We're not breaking the law. We are sticking to it entirely. No unnecessary journeys (in fact I'm minimizing our journeys further), no mixing of households (people).

OP posts:
NotEverythingIsBlackandwhite · 13/04/2020 13:57

NotEverythingIsBlackandWhite:
Btw, are you really moving between two empty homes per your title? Sounds a bit odd to me.

Yes we are - why is that odd? Neither of us have children
We obviously have different ideas of what the term "empty house" means. The term usually refers to a house which is devoid of furniture/vacant/unoccupied.
I have never heard the term used before in reference to not having children.

ImaPinkToothbrush · 13/04/2020 13:59

We obviously have different ideas of what the term "empty house" means. The term usually refers to a house which is devoid of furniture/vacant/unoccupied.
I have never heard the term used before in reference to not having children

Ah ok yeah I mean empty of people! I have furniture! But there's no one else using the houses other than us.

OP posts:
DrFoxtrot · 13/04/2020 14:09

You have made the decision to continue living with DP as one household so I think what you are doing is within guidance.

I wouldn't bother asking anyone again as you have assessed the risk to yourself and wider family, and others will always have their own views.
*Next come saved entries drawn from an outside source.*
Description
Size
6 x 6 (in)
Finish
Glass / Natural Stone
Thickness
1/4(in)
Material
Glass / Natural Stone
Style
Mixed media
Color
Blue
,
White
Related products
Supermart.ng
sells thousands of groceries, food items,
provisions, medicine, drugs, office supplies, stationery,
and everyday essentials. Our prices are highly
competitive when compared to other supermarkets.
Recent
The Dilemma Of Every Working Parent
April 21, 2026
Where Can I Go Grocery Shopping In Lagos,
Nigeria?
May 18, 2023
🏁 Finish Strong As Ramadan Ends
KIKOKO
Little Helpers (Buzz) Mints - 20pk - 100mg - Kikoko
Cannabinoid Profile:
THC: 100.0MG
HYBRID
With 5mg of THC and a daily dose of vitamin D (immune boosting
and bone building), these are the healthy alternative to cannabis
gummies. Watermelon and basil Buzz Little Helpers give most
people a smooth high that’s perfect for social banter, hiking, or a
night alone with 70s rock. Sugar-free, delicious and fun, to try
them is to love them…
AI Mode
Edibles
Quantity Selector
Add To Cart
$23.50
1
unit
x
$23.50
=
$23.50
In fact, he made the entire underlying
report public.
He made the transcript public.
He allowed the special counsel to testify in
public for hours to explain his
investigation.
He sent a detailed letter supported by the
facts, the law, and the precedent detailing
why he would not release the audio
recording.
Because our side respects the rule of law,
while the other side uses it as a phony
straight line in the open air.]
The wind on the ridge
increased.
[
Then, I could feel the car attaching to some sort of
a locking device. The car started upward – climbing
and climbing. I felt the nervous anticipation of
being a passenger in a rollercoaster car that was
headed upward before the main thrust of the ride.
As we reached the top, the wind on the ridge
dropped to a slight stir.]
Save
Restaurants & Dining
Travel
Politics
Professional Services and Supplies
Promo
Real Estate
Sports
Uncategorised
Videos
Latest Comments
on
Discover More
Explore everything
StealthMama · 13/04/2020 15:27

I'm going to his house today which is technically the first non-essential journey I will have made.

Then later... We're not breaking the law. We are sticking to it entirely. No unnecessary journeys (in fact I'm minimizing our journeys further), no mixing of households (people).

But you are though aren't you. You can be fined for non essential journeys thus breaking the law. My point earlier stands - you don't believe the rules apply to you and want a tonne of people to justify your actions which you know are wrong or you wouldn't have come here asking.

I'm equally surprised your dp isn't protecting you either, given most of the risk comes from him.

You are both being very irresponsible and causing the exact set of risks the government is trying avoid.

Viviennemary · 13/04/2020 16:05

You are simply not following the guidelines. Moving between two houses. Not allowed.

FOJN · 13/04/2020 17:13

Updated Government Guidance

Decide what you think is a risk and then do exactly as you please.

As many have already pointed out, your partner is your biggest risk of exposure. You are not self isolating whatever you may think.